### SHORT EXERCISE
Return the listing below line for line, with no changes.

===== DATASET RECORDS

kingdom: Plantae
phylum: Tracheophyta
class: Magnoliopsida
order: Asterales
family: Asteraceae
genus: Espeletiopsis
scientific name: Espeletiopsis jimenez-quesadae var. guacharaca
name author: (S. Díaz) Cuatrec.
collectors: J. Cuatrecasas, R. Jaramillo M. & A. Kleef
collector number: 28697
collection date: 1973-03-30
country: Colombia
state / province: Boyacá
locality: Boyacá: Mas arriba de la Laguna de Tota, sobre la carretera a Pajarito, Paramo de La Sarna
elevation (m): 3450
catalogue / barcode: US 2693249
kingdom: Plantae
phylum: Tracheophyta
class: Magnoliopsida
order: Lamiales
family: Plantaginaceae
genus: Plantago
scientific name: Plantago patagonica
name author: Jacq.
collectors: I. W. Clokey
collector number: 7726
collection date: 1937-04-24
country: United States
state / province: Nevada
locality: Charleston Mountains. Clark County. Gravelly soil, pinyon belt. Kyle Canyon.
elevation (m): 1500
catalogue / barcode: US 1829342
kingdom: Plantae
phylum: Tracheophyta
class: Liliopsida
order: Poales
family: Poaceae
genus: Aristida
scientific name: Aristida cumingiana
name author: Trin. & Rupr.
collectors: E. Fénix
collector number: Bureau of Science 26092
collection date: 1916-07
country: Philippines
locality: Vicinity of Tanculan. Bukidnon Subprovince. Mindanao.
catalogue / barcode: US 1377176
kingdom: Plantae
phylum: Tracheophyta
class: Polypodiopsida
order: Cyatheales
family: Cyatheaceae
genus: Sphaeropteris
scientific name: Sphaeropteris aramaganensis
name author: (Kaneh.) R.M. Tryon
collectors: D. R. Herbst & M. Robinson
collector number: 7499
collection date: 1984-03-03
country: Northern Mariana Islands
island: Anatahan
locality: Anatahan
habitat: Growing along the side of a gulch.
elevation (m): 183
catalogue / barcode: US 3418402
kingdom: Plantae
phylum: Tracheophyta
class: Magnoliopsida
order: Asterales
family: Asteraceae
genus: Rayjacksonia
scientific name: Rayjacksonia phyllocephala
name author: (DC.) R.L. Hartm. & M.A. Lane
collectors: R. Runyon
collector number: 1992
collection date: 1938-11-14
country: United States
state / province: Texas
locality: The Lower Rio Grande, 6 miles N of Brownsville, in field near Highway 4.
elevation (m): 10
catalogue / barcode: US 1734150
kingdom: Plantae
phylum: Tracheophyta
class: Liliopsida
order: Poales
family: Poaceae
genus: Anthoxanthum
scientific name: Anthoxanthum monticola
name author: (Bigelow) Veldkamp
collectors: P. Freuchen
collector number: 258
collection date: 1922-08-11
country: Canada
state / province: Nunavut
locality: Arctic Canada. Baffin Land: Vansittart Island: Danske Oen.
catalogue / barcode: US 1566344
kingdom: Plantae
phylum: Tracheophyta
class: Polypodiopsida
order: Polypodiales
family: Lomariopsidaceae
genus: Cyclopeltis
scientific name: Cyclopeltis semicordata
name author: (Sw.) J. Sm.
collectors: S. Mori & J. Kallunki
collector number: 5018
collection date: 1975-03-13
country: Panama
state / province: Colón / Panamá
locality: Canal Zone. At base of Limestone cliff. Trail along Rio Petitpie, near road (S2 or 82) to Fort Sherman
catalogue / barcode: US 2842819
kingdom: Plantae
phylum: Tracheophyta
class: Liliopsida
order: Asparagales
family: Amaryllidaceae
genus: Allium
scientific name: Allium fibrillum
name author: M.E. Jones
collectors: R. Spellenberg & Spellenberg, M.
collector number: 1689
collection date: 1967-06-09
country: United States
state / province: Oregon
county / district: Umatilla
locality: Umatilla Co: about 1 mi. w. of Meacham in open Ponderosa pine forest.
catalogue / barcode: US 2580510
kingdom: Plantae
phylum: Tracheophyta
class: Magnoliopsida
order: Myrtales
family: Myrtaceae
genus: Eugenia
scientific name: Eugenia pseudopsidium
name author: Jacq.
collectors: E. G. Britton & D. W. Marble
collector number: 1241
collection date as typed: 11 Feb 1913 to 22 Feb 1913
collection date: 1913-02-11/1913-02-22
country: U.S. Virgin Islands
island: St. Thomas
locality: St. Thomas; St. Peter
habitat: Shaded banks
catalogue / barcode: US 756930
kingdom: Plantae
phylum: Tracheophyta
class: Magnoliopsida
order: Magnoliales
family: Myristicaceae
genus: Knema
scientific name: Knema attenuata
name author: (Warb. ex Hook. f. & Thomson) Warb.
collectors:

==========

### CORRECT RESULT
kingdom: Plantae
phylum: Tracheophyta
class: Magnoliopsida
order: Asterales
family: Asteraceae
genus: Espeletiopsis
scientific name: Espeletiopsis jimenez-quesadae var. guacharaca
name author: (S. Díaz) Cuatrec.
collectors: J. Cuatrecasas, R. Jaramillo M. & A. Kleef
collector number: 28697
collection date: 1973-03-30
country: Colombia
state / province: Boyacá
locality: Boyacá: Mas arriba de la Laguna de Tota, sobre la carretera a Pajarito, Paramo de La Sarna
elevation (m): 3450
catalogue / barcode: US 2693249
kingdom: Plantae
phylum: Tracheophyta
class: Magnoliopsida
order: Lamiales
family: Plantaginaceae
genus: Plantago
scientific name: Plantago patagonica
name author: Jacq.
collectors: I. W. Clokey
collector number: 7726
collection date: 1937-04-24
country: United States
state / province: Nevada
locality: Charleston Mountains. Clark County. Gravelly soil, pinyon belt. Kyle Canyon.
elevation (m): 1500
catalogue / barcode: US 1829342
kingdom: Plantae
phylum: Tracheophyta
class: Liliopsida
order: Poales
family: Poaceae
genus: Aristida
scientific name: Aristida cumingiana
name author: Trin. & Rupr.
collectors: E. Fénix
collector number: Bureau of Science 26092
collection date: 1916-07
country: Philippines
locality: Vicinity of Tanculan. Bukidnon Subprovince. Mindanao.
catalogue / barcode: US 1377176
kingdom: Plantae
phylum: Tracheophyta
class: Polypodiopsida
order: Cyatheales
family: Cyatheaceae
genus: Sphaeropteris
scientific name: Sphaeropteris aramaganensis
name author: (Kaneh.) R.M. Tryon
collectors: D. R. Herbst & M. Robinson
collector number: 7499
collection date: 1984-03-03
country: Northern Mariana Islands
island: Anatahan
locality: Anatahan
habitat: Growing along the side of a gulch.
elevation (m): 183
catalogue / barcode: US 3418402
kingdom: Plantae
phylum: Tracheophyta
class: Magnoliopsida
order: Asterales
family: Asteraceae
genus: Rayjacksonia
scientific name: Rayjacksonia phyllocephala
name author: (DC.) R.L. Hartm. & M.A. Lane
collectors: R. Runyon
collector number: 1992
collection date: 1938-11-14
country: United States
state / province: Texas
locality: The Lower Rio Grande, 6 miles N of Brownsville, in field near Highway 4.
elevation (m): 10
catalogue / barcode: US 1734150
kingdom: Plantae
phylum: Tracheophyta
class: Liliopsida
order: Poales
family: Poaceae
genus: Anthoxanthum
scientific name: Anthoxanthum monticola
name author: (Bigelow) Veldkamp
collectors: P. Freuchen
collector number: 258
collection date: 1922-08-11
country: Canada
state / province: Nunavut
locality: Arctic Canada. Baffin Land: Vansittart Island: Danske Oen.
catalogue / barcode: US 1566344
kingdom: Plantae
phylum: Tracheophyta
class: Polypodiopsida
order: Polypodiales
family: Lomariopsidaceae
genus: Cyclopeltis
scientific name: Cyclopeltis semicordata
name author: (Sw.) J. Sm.
collectors: S. Mori & J. Kallunki
collector number: 5018
collection date: 1975-03-13
country: Panama
state / province: Colón / Panamá
locality: Canal Zone. At base of Limestone cliff. Trail along Rio Petitpie, near road (S2 or 82) to Fort Sherman
catalogue / barcode: US 2842819
kingdom: Plantae
phylum: Tracheophyta
class: Liliopsida
order: Asparagales
family: Amaryllidaceae
genus: Allium
scientific name: Allium fibrillum
name author: M.E. Jones
collectors: R. Spellenberg & Spellenberg, M.
collector number: 1689
collection date: 1967-06-09
country: United States
state / province: Oregon
county / district: Umatilla
locality: Umatilla Co: about 1 mi. w. of Meacham in open Ponderosa pine forest.
catalogue / barcode: US 2580510
kingdom: Plantae
phylum: Tracheophyta
class: Magnoliopsida
order: Myrtales
family: Myrtaceae
genus: Eugenia
scientific name: Eugenia pseudopsidium
name author: Jacq.
collectors: E. G. Britton & D. W. Marble
collector number: 1241
collection date as typed: 11 Feb 1913 to 22 Feb 1913
collection date: 1913-02-11/1913-02-22
country: U.S. Virgin Islands
island: St. Thomas
locality: St. Thomas; St. Peter
habitat: Shaded banks
catalogue / barcode: US 756930
kingdom: Plantae
phylum: Tracheophyta
class: Magnoliopsida
order: Magnoliales
family: Myristicaceae
genus: Knema
scientific name: Knema attenuata
name author: (Warb. ex Hook. f. & Thomson) Warb.
collectors:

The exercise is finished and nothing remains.